Controllable character animation from a reference image and motion guidance remains challenging due to the complexity of injecting appearance and motion cues into video diffusion models. Existing methods rely heavily on complex architectures, explicit guidance modules, or multi-stage processing pipelines, introducing structural overhead and deployment difficulties. Inspired by the powerful contextual understanding capability inherent in pretrained video diffusion transformers, we propose FramePrompt, a minimalist yet highly effective framework that unifies reference images, skeleton-guided motion inputs, and target video segments into a single coherent visual sequence. By reframing animation as a conditional future prediction task, we eliminate the need for explicit guider networks and architectural modifications. Our experiments demonstrate significant improvements over representative baselines, achieving approximately 5.93% higher SSIM, 20.65% higher PSNR, 34.95% lower LPIPS, and 53.87% lower FVD scores, while also simplifying training and deployment. Our findings underscore the remarkable effectiveness of treating heterogeneous visual inputs within a unified sequential framework, fully leveraging pretrained model contextual dynamics without additional conditioning mechanisms.
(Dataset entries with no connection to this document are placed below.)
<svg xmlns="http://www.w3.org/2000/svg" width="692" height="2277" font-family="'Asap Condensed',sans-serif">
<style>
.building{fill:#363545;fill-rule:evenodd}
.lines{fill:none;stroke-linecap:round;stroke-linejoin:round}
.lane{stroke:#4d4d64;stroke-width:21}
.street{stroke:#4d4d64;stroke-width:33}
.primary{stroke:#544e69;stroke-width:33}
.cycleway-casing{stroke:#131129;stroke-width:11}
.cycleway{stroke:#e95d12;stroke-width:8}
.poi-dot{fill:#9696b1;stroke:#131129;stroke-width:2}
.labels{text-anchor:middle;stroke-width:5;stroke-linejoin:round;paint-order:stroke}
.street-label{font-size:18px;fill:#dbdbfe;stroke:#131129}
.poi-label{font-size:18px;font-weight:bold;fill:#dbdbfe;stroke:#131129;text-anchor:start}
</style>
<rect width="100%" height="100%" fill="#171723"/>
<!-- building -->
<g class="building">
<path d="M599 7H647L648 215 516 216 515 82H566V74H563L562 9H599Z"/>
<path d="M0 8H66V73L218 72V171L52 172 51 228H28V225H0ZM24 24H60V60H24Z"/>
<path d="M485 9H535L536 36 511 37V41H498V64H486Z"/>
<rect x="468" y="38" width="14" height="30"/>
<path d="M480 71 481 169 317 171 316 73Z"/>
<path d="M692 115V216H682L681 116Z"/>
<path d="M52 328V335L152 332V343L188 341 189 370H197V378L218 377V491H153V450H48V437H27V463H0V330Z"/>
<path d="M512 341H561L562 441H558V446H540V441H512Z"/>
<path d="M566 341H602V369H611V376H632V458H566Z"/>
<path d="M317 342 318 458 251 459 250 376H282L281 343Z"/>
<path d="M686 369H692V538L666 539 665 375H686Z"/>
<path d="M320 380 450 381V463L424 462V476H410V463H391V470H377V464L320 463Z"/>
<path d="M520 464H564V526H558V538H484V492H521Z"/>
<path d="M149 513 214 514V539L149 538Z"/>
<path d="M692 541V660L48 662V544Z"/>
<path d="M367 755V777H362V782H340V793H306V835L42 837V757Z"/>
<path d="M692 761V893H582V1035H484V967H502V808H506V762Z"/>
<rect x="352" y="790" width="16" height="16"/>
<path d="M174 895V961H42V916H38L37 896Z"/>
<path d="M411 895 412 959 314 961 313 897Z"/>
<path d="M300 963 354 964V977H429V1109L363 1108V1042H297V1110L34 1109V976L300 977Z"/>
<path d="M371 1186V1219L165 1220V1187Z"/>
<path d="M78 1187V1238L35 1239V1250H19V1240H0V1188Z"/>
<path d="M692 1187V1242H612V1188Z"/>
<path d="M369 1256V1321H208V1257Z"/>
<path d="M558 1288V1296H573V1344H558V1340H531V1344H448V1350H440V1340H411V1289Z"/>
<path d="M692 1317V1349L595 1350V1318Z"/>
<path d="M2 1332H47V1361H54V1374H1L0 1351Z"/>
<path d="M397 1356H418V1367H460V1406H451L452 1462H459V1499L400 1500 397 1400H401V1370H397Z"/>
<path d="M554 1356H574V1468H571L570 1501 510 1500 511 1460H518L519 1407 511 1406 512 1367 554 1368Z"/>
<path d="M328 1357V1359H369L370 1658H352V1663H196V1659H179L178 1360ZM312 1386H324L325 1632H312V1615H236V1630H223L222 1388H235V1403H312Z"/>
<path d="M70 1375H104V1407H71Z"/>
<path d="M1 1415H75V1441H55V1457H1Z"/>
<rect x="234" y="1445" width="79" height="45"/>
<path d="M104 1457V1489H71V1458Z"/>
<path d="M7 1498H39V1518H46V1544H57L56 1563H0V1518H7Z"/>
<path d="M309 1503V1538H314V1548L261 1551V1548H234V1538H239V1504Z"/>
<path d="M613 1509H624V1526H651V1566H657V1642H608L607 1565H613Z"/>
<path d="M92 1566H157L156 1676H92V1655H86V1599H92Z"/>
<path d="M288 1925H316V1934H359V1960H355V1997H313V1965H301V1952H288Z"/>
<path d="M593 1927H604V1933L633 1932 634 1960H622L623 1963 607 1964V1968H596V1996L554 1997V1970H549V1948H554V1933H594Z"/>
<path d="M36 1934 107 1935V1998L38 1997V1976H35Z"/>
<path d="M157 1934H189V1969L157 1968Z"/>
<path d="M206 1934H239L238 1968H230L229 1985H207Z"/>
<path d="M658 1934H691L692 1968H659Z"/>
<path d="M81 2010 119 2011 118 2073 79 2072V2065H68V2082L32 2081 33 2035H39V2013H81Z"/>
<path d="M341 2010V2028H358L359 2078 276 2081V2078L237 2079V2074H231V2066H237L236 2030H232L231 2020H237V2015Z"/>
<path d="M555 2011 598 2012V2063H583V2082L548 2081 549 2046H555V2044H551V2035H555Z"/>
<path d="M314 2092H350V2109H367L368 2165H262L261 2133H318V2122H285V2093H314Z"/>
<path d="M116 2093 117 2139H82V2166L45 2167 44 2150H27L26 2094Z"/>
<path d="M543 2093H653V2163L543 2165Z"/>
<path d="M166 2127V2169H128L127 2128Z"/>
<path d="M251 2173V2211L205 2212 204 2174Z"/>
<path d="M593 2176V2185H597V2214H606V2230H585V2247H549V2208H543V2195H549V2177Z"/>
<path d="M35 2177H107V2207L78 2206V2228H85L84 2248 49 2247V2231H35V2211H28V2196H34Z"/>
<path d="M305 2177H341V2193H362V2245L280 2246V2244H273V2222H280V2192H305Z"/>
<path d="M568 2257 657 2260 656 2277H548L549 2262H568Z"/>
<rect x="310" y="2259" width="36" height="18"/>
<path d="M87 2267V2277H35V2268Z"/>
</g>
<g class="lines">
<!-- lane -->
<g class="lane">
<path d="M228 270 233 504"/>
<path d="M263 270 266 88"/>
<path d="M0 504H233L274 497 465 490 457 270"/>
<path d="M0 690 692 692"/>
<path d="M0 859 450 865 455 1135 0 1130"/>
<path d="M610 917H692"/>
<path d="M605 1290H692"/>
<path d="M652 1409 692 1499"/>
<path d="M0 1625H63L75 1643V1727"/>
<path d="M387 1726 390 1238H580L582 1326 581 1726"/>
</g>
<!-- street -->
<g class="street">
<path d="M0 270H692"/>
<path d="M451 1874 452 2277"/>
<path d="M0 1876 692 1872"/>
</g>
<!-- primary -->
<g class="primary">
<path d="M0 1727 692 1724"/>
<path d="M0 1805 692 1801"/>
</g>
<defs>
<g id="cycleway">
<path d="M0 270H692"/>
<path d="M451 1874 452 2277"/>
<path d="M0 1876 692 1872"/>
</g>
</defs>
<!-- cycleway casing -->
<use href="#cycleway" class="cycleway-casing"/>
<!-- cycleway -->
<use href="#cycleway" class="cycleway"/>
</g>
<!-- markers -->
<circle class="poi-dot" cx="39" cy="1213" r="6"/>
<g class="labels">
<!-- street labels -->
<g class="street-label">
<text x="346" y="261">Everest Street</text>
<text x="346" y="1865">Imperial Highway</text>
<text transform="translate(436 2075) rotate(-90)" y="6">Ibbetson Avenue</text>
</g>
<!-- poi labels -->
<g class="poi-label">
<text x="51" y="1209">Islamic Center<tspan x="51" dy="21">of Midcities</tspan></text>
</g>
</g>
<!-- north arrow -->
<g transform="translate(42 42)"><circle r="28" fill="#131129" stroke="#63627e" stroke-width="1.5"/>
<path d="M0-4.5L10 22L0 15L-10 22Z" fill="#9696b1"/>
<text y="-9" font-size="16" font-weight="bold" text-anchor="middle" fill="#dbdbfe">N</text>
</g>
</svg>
Our approach, FramePrompt, introduces a Unified Sequential Framework for controllable character animation. As illustrated below (conceptually based on Figure 1b from the paper), all input modalities—the reference image, the skeleton-guided motion sequence, and the (noisy) target video placeholders—are concatenated into a single input sequence.
This design leverages the pretrained video diffusion transformer's inherent capacity for contextual understanding. By reframing character animation as a future sequence prediction task conditioned on the initial visual context (reference image and motion), FramePrompt eliminates the need for specialized encoder networks or complex architectural modifications. This significantly simplifies the model design, training, and deployment while enhancing performance.